Most severe and fatal cases of pertussis occur in infants who have not yet started the primary pertussis vaccination series.
To reduce the incidence of pertussis in infants, the CDC recommends that pregnant women receive Tdap vaccine at the earliest opportunity, during 27–36 weeks’ gestation of each pregnancy.
In this review of 66 California mothers of infants who became ill with pertussis in 2016, 20 mothers (30%) received Tdap vaccine during the time frame recommended by the CDC, all of whom were vaccinated in their prenatal clinic during a routine visit.

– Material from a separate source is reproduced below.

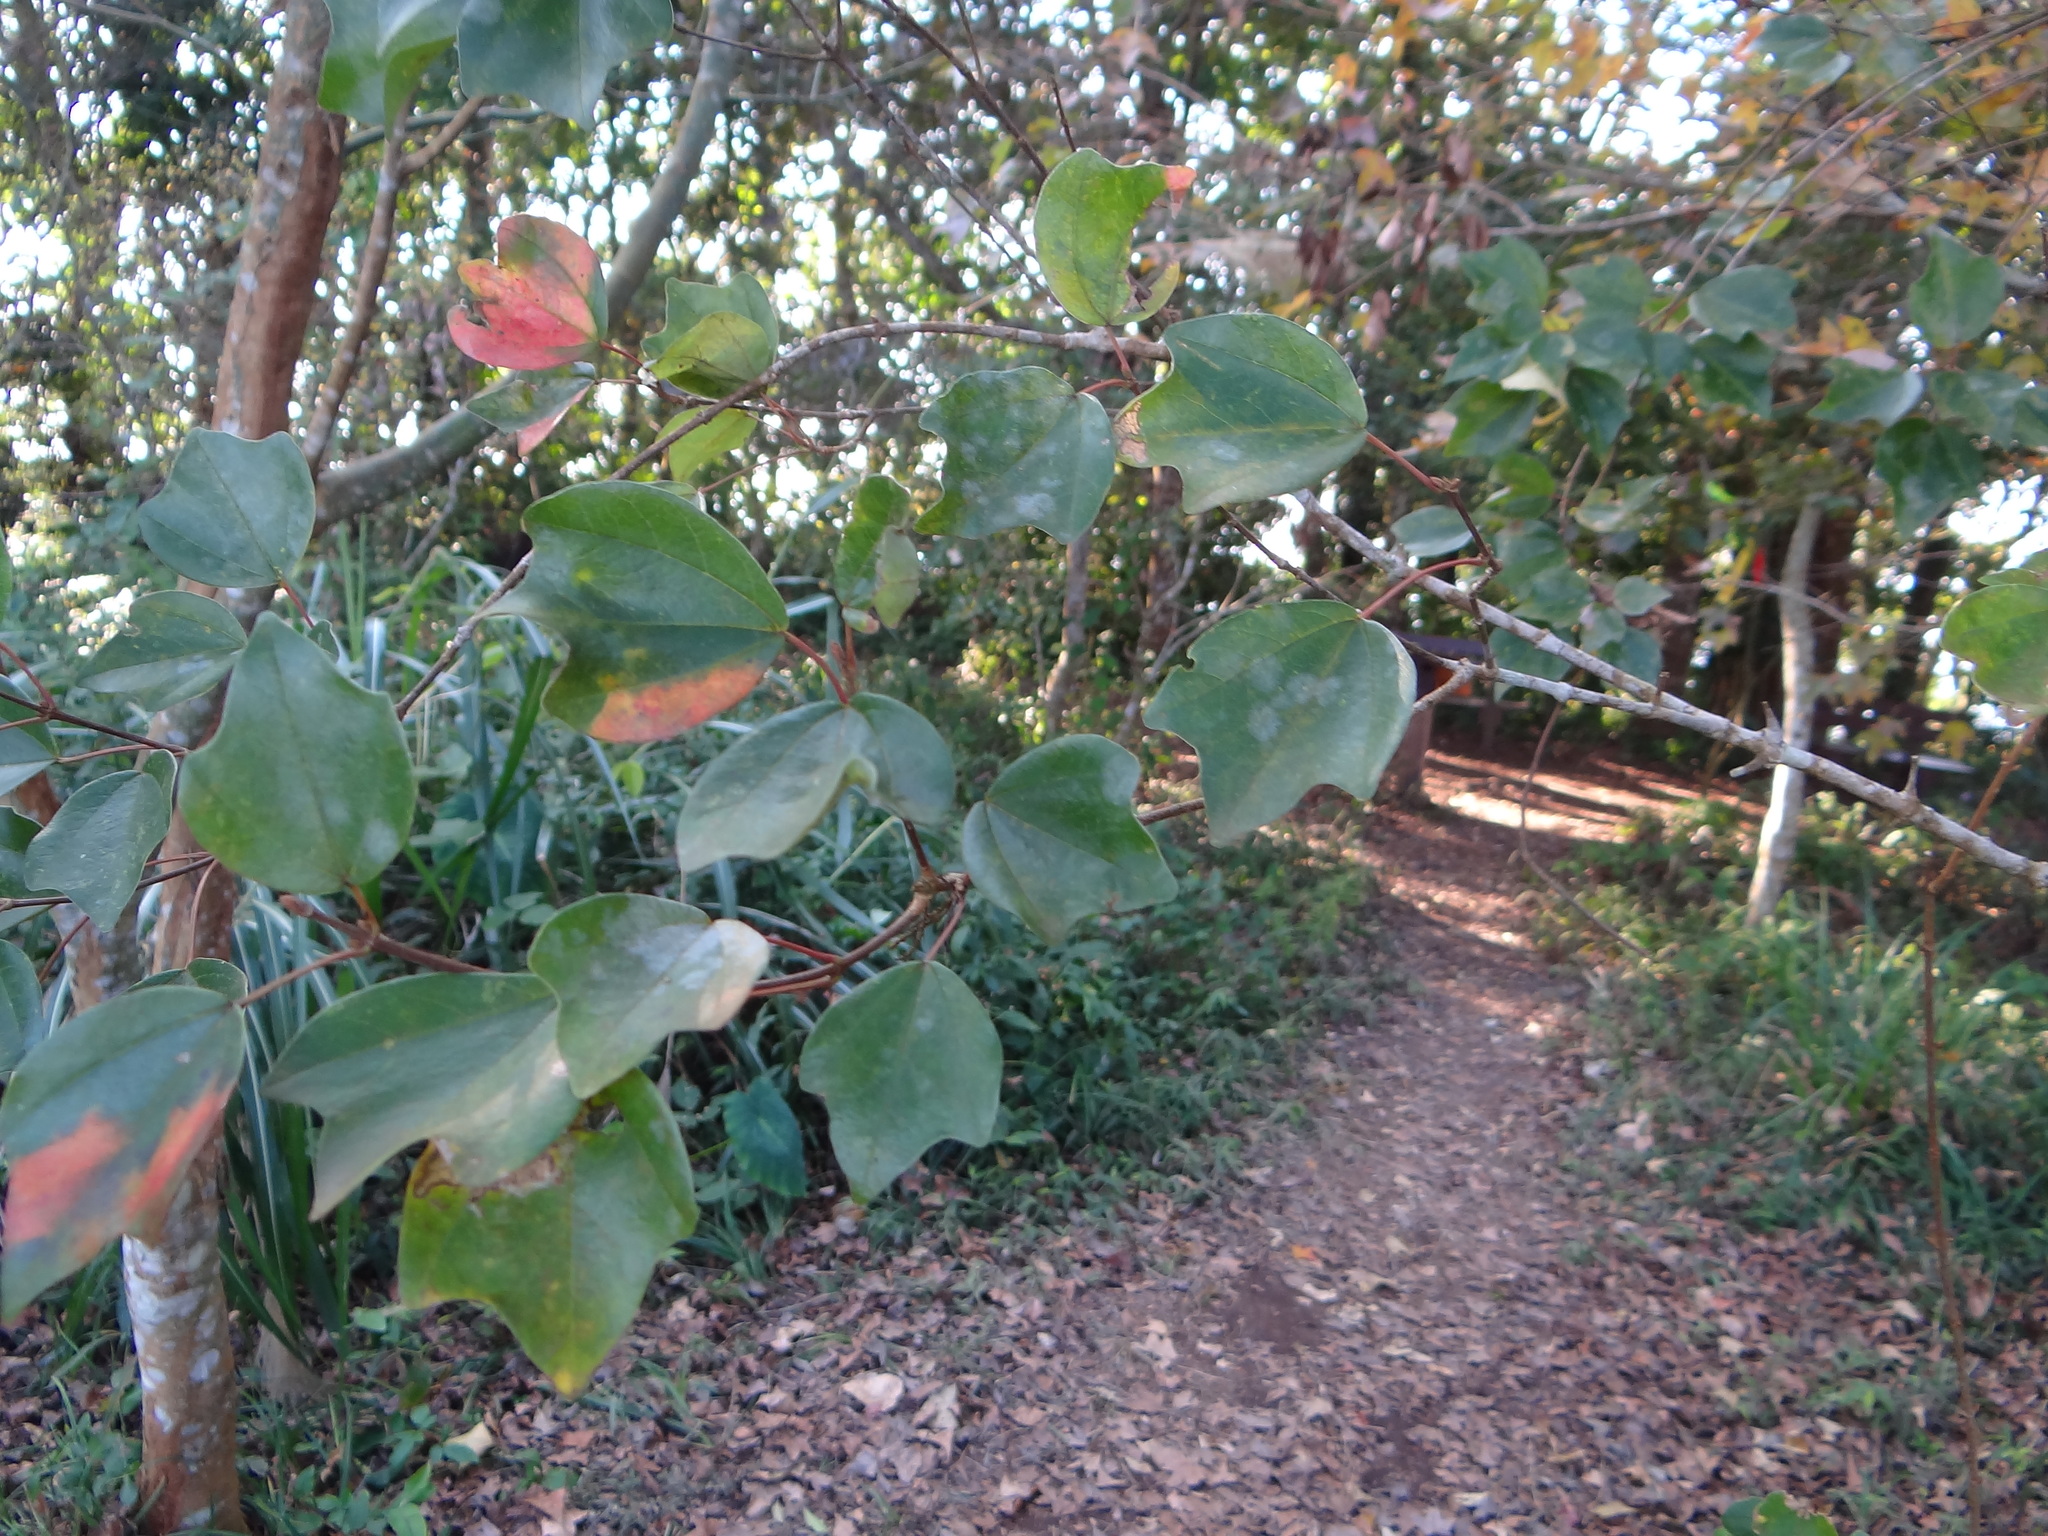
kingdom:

This new study identified 2 reasons for these under-vaccinations.
The first reason was substandard vaccine inventory management. Women whose healthcare providers stocked the Tdap vaccine on-site were 3 times more likely to have been vaccinated.
And, the second reason was related to insurance coverage. Expecting mothers with Medicaid were 40% less likely to receive a Tdap vaccination, or to receive it during gestation, regardless of the provider's inventory management practices.
One additional vaccination, barrier was identified.
Approximately 40 percent of the unvaccinated mothers in this CDC analysis never received a referral for Tdap vaccine to another vaccine provider, such as a pharmacy.
In California, pharmacists are permitted to provide immunizations, and all routinely recommended adult vaccines are covered by Medicaid when given in a provider’s office or in a pharmacy.
Recent state regulations require pharmacists to notify providers of immunizations administered and to enter all doses into the California Immunization Registry, making it possible for providers to know whether vaccine referrals to pharmacies are successful.
However, stocking vaccines on-site in prenatal clinics is the best way to ensure that all pregnant women are vaccinated and reduce the incidence of pertussis among infants too young to be vaccinated, say these researchers.
"Promoting on-site prenatal vaccination, educating providers about Tdap recommendations, and strengthening off-site referrals will likely improve Tdap vaccination coverage during pregnancy," the study authors note.
This new California study is important since a pertussis outbreak in northern California is continuing to impact children.
“Most of the recent pertussis cases have occurred in school-aged children, with infants at the greatest risk for severe complications,” said Dr. Matt Willis, Marin County’s Public Health Officer, in a press release, on June 4th, 2018.
‘Unvaccinated children are at least 8 times more likely than fully vaccinated children to get pertussis and then spread it,” said Dr. Willis.
In related Tdap vaccine news:
On August 14th, 2018, children were not at an increased risk of autism after their mothers received tetanus, diphtheria, acellular pertussis (Tdap) vaccine during pregnancy, a new study found.
On July 20th, 2018, a new report from the American College of Obstetricians and Gynecologists immunization committee’s opinion said there is no evidence of adverse fetal effects from vaccinating pregnant women with the Tdap vaccine.
The authors of this study did not disclose any relevant conflicts of interest.